OBJECTIF VISÉ: Pourriez-vous reproduire, dans l'article sur Darlene Osborne, tout ce qui va de « Felicia Solomon avait » jusqu'à « de cette disparition. » inclus ?

EXTRAIT DU TEXTE:

Alors qu’une délégation de l’Enquête nationale sur les femmes et filles autochtones disparues et assassinées se déplace cette semaine à Norway House avec la volonté de rencontrer les proches de victimes, en vue de possibles auditions, la conseillère de bande Darlene Osborne se confie sur les drames qui ont frappé sa famille.
Par Barbara GORRAND
Elle a affronté, les uns après les autres, les assauts répétés de la fatalité. Et elle n’a jamais plié. Darlene Osborne est de ces personnes qui restent debout quand tout s’écroule autour d’elles. La vie de cette grandmère, admirable de dignité, s’est pourtant arrêtée le 24 mars 2003. « Le jour où notre petitefille, Felicia, a disparu. »
Felicia Solomon avait 16 ans. Sa mère, Matilda, avait quitté Norway House pour Winnipeg, suite à un divorce. Pour offrir une autre vie à ses enfants. Darlene Osborne se souvient. « Felicia était très ouverte aux autres. Trop peut-être. Et elle n’avait jamais peur.» Ce soir-là, Felicia ne rentre pas à la maison. Pour ses proches, il devient très vite évident que les services de police ne prennent pas la mesure de cette disparition.

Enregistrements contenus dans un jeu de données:
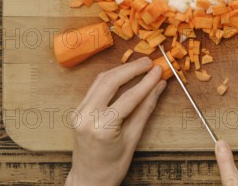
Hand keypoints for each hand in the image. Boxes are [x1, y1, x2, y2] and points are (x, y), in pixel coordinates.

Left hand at [65, 56, 166, 185]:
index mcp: (102, 128)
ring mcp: (79, 112)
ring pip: (101, 80)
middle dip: (132, 68)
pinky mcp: (78, 110)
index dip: (147, 81)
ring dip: (122, 70)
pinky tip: (125, 74)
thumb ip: (146, 108)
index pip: (129, 97)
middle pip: (111, 81)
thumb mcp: (133, 138)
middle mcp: (86, 116)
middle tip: (150, 62)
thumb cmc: (113, 165)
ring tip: (141, 65)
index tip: (159, 70)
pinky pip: (95, 87)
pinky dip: (111, 78)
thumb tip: (159, 86)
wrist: (89, 180)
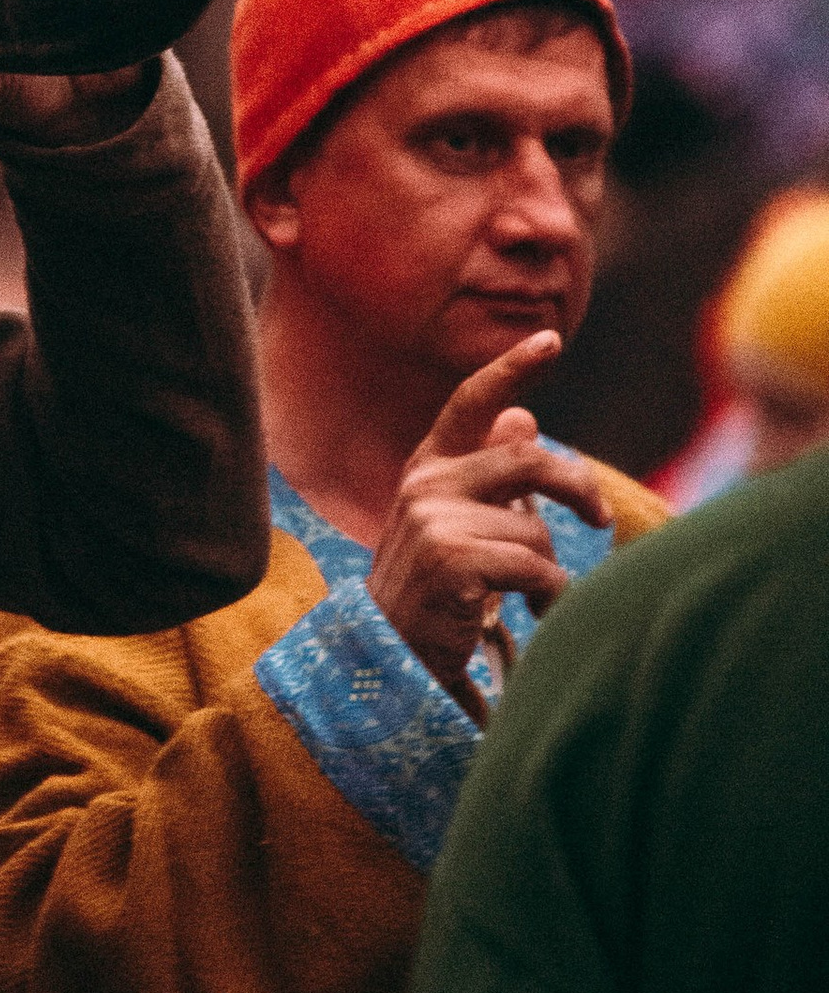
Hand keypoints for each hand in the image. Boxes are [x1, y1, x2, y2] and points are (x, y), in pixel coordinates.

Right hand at [366, 333, 607, 694]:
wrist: (391, 654)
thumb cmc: (435, 586)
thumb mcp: (455, 522)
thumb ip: (489, 474)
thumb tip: (524, 418)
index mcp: (428, 467)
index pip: (470, 403)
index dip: (511, 367)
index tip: (550, 339)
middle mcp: (426, 484)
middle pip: (527, 459)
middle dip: (576, 487)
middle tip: (600, 517)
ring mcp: (434, 520)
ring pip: (535, 530)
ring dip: (548, 570)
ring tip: (531, 597)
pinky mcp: (452, 559)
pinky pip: (536, 568)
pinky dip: (550, 596)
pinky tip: (533, 613)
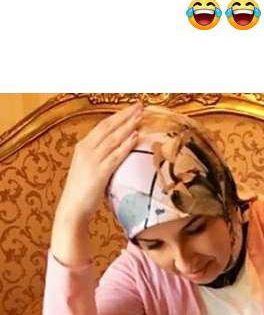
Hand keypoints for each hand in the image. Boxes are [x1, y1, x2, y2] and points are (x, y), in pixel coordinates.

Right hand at [56, 103, 142, 224]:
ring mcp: (92, 161)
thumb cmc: (82, 192)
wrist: (72, 209)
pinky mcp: (99, 173)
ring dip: (128, 126)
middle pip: (108, 127)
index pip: (102, 126)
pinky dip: (126, 145)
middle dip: (125, 115)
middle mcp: (86, 149)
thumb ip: (100, 158)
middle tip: (140, 105)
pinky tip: (136, 137)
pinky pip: (115, 155)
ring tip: (141, 116)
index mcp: (83, 147)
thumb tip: (116, 152)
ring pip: (113, 138)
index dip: (118, 116)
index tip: (131, 108)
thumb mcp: (89, 169)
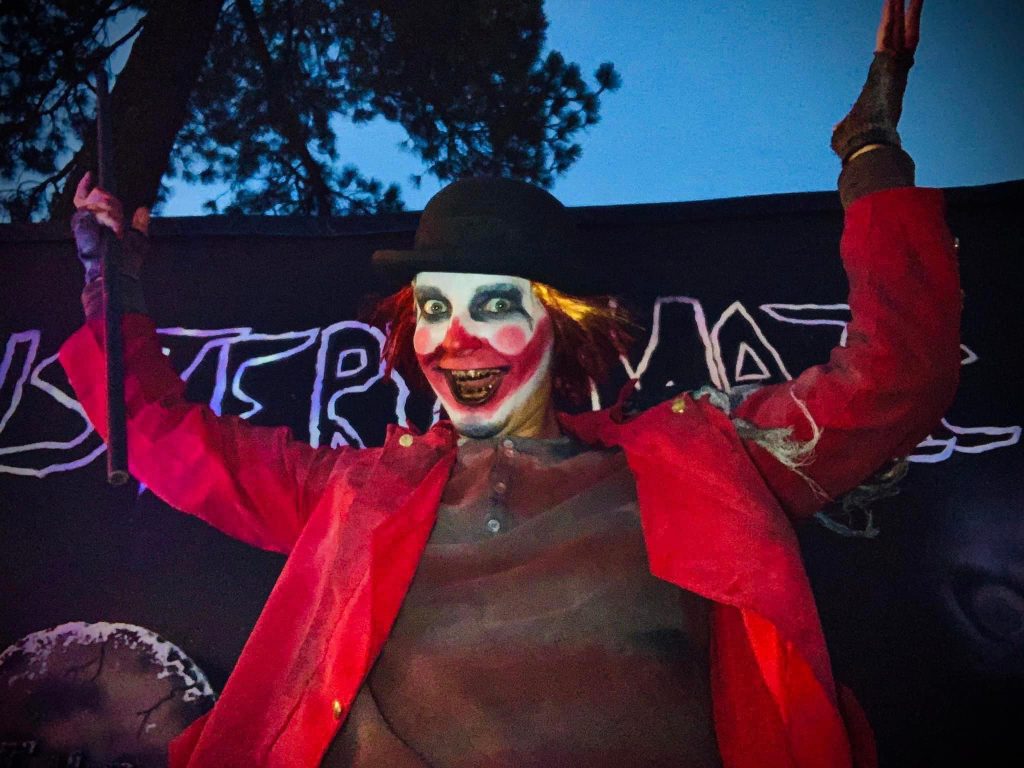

RÉSULTAT OBTENU:
Felicia Solomon avait 16 ans. Sa mère, Matilda, avait quitté Norway House pour Winnipeg, suite à un divorce. Pour offrir une autre vie à ses enfants. Darlene Osborne se souvient. « Felicia était très ouverte aux autres. Trop peut-être. Et elle n’avait jamais peur.» Ce soir-là, Felicia ne rentre pas à la maison. Pour ses proches, il devient très vite évident que les services de police ne prennent pas la mesure de cette disparition.